DHAKA, Jan 22 (Reuters) - Bangladesh has put on hold a decision to overturn a four-year old ban on rice exports until domestic prices of the staple come down, a senior food ministry official said on Monday.
Bangladesh, the world’s fourth-biggest rice producer with around 34 million tonnes annual yield, banned overseas shipments of some common varieties in May 2008 following a spike in domestic prices. It banned all exports a year later.
“The government will come to a decision on rice exports only after the market becomes stable,” the official said.
In August last year, the government extended the ban on the export of most varieties of rice until June.

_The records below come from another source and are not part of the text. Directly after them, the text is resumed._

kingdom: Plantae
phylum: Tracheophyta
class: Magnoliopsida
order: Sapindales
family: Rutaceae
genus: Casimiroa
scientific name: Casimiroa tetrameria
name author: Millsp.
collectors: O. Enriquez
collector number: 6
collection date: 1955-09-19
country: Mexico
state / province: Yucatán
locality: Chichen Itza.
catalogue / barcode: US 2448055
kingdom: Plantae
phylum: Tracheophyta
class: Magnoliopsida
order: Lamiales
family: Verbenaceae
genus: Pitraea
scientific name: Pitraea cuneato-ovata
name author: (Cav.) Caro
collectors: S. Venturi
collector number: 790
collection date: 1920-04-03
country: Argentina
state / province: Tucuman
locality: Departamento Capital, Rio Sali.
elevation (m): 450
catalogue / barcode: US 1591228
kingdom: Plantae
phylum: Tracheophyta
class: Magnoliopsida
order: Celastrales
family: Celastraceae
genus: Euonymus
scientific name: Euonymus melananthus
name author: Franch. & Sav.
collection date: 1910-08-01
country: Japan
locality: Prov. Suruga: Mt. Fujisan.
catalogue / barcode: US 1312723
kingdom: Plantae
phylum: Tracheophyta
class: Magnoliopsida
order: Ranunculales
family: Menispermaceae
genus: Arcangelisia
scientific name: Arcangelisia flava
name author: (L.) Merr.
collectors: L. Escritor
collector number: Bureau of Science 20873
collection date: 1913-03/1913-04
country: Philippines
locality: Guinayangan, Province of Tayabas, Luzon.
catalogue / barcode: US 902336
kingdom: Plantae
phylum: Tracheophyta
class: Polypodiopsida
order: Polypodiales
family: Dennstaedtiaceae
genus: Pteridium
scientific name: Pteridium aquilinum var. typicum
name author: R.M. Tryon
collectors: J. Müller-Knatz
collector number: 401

However, the government is actively considering lifting the ban on common rice exports to support farmers as record crops and bulging domestic reserves pushed prices below production costs.
But a sudden rise in rice prices over the past few weeks, which market insiders blamed on hoarding by millers and traders, forced authorities to shelve the plan for the time being.
The official at the ministry said they were also checking whether any traders were trying to flout the ban and sell common rice varieties overseas, mainly to neighbouring India where rice prices are higher.
In April last year, Bangladesh ended a ban on aromatic rice exports.
Rice prices are a politically sensitive issue, given that a third of Bangladesh’s population live on less than $2 a day.
Bangladesh produces enough rice to feed its 160 million people but often requires imports to cope with shortages caused by calamities such as floods and droughts.
In 2011, Bangladesh was the world’s fourth-largest importer of rice with volumes of 1.48 million tonnes, according to the U.S. Department of Agriculture, as dwindling stocks and rising prices led the government to import.
It did not import rice last year and is not expected to in 2013.